Нет, покуда его не травили, но он прекрасно все сам уже почувствовал, хоть вины за собой не признавая, продолжал работать по-прежнему. Все враги его, все недоброжелатели, все обиженные, все недовольные теперь могли его поносить. И, как это всегда бывает в жизни, что беда не ходит в одиночку, подоспело еще одно дело – может быть, последний пробный камень нынешним его на мир воззрениям. Поступил донос из провинции. Сразу два, вернее, доноса. Один – прямо в Третье отделение, а второй – в Министерство внутренних дел от губернатора той же Пензы. Имена обвинявшихся не были известны Липранди, кроме одного, в доносах главного – дворянского предводителя Тучкова. Это с ним сидел когда-то Липранди в арестантской Генерального штаба, ожидая допросов о причастности к тайному сообществу. Ныне Тучков обвинялся в ста смертных грехах: и в ношении бороды, и в послаблениях крестьянам, и даже в основании коммунистической секты с дозволением внебрачного сожительства собственной дочери с неким безвестным пензенским помещиком Огаревым, ранее уже привлекавшимся. Губернатора Панчулидзева, взяточника и вымогателя с замашками средневекового феодала, Липранди знал хорошо, тем более что именно его место некогда и предлагал ему министр, тоже осведомленный, сколь изрядно рыльце в пушку у пензенского мелкого самодержца. Понимал прекрасно также Липранди, что не случаен я второй донос – от родственника губернатора, – словом, разобрался он легко и быстро. Но Тучков, товарищ той поры… Что бы он сейчас ни делал, что бы ни творил, не Липранди вмешиваться в его жизнь. И потом не хватит ли того, что хлебнул он, связавшись с Петрашевским? А с другой стороны, вот здесь-то, может, и предстоит вероятность обелить себя, показав с блеском, сколь опасно попустительство подобным заговорам? Но Тучков, с которым на «ты»… Ни черта не раскопает здесь Дубельт. Вон и обыск ничего не дал. И, покуда сомневаясь, Липранди уговорил министра отдать распоряжение обыск повторить. Ну конечно же идиоты эти голубые мундиры! У одного из подозреваемых отыскалось сорок запрещенных книг, а у другого – более двадцати. Господи, но Тучков, Тучков!
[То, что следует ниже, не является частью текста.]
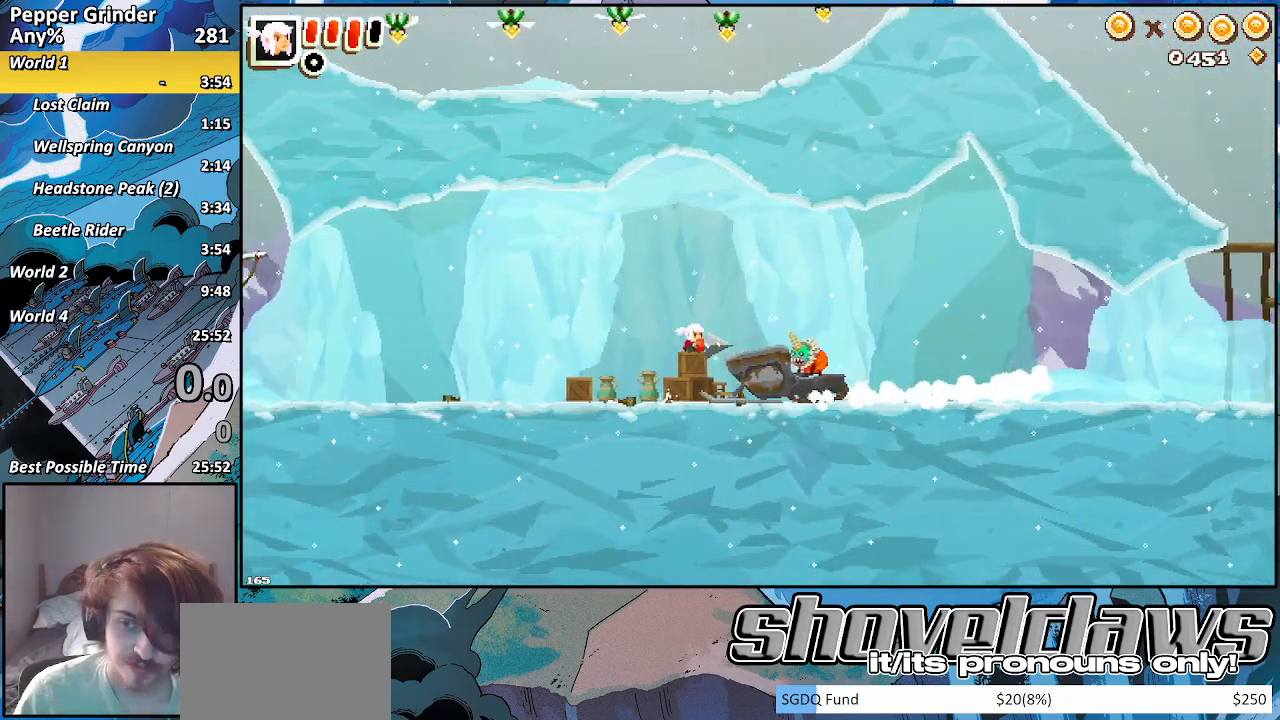
{"buttons": [], "left_stick": "right", "right_stick": "center", "events": [[250, "CROSS", "up"]]}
Если бы не он!

Липранди проклинал и тот день, когда взялся за дело Петрашевского, и себя за то, что оба раза, когда предлагал ему министр пост губернатора, он отказывался, полагая, что никуда это от него не уйдет.
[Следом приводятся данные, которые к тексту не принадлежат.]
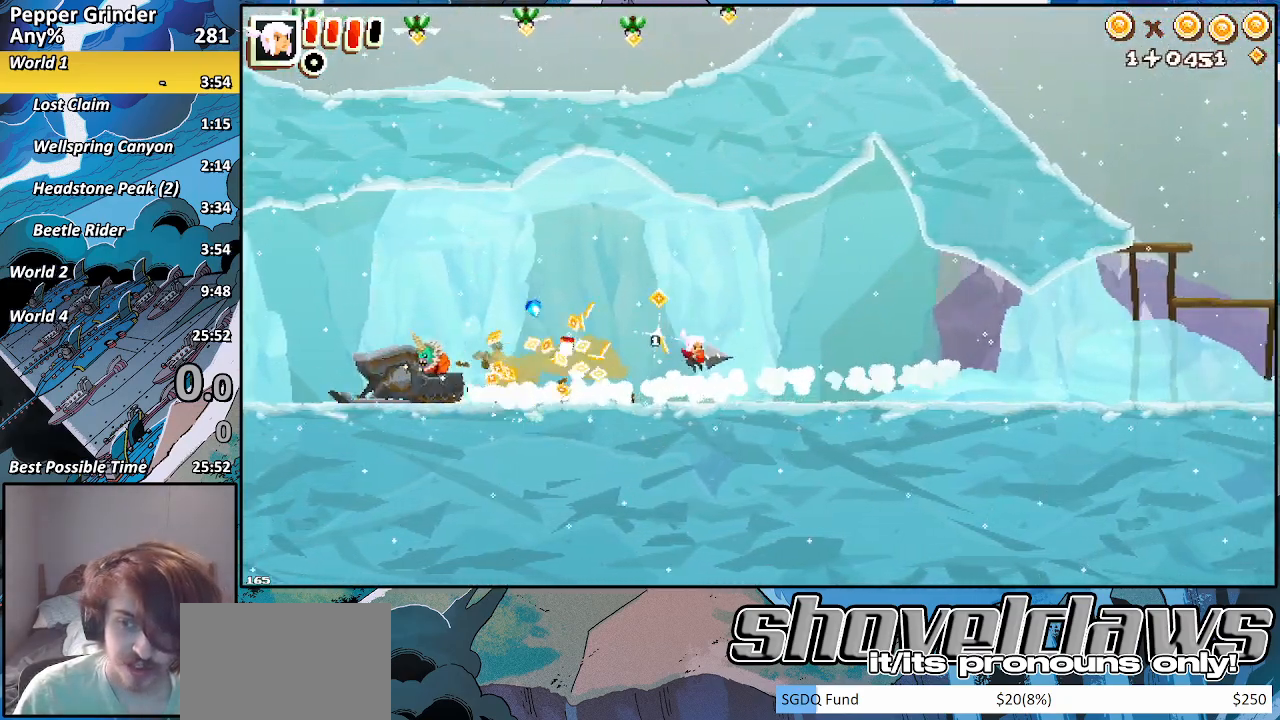
{"buttons": [], "left_stick": "right", "right_stick": "center", "events": []}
Однажды в это трудное время вдруг приснился ему кошмарный и до того ощутимый сон, что наутро он решил единственный путь избрать: уехать из России. Исчезнуть ненадолго, месяца на три, куда-нибудь на лечение съездить, спокойствием зарядиться и переждать, пока толки улягутся. А приснилось ему, что мягко перемалывают его огромные жернова и кричит он во всю мощь своих легких, зовет на помощь, но ни единого звука изо рта его не вылетает. Во всяком случае, он не слышит, так что уж тут о других говорить. И проснулся он в холодном поту, от неслышимого будто крика, а в дверях стояла жена, прибежавшая на его, оказывается, страшный и долгий вопль. Тупо болело сердце, – он впервые почувствовал возраст. В тот же день вошел он к министру с просьбой о долгосрочном отпуске и уехал в Карлсбад на воды, в изобилии снабженный крупным пособием на лечение и напутствиями с пожеланием здоровья. А преемник его, за него временно оставшийся, первым делом аккуратно собрал лежащие в шкафу папки, принявшись торопливо и воровато выискивать материал для доноса. Когда Липранди вернулся из Карлсбада, донос о его упущениях лежал на столе у министра. Тот позволил Липранди самому прочитать его. Читать было смешно и мерзко. Чувствовалась явная неопытность при отчетливом злоумышлении. Липранди ответил письменно – обстоятельно и уничтожающе. Министр сказал, что удовлетворен полностью. «Это, конечно, прекрасно, но за клевету наказывают», – настаивал Липранди. Неужели ложный навет так и сойдет даром клеветнику? Министр увиливал, медлил, явно не желая обострять с кем-то какие-то сложные отношения. А потом, внезапно и неожиданно, пока варился Липранди на медленном огне оскорбления, оставшегося без воздаяния, ушел его министр на другое министерское место. Пришедший вместо него новый нагло поговорил с Липранди («собачье-начальническим» тоном) и уволил Липранди, пренебрегши его опытом и наплевав на всю безупречность. Жаловаться на него в этом великолепно отлаженном государственном механизме означало жаловаться самому министру.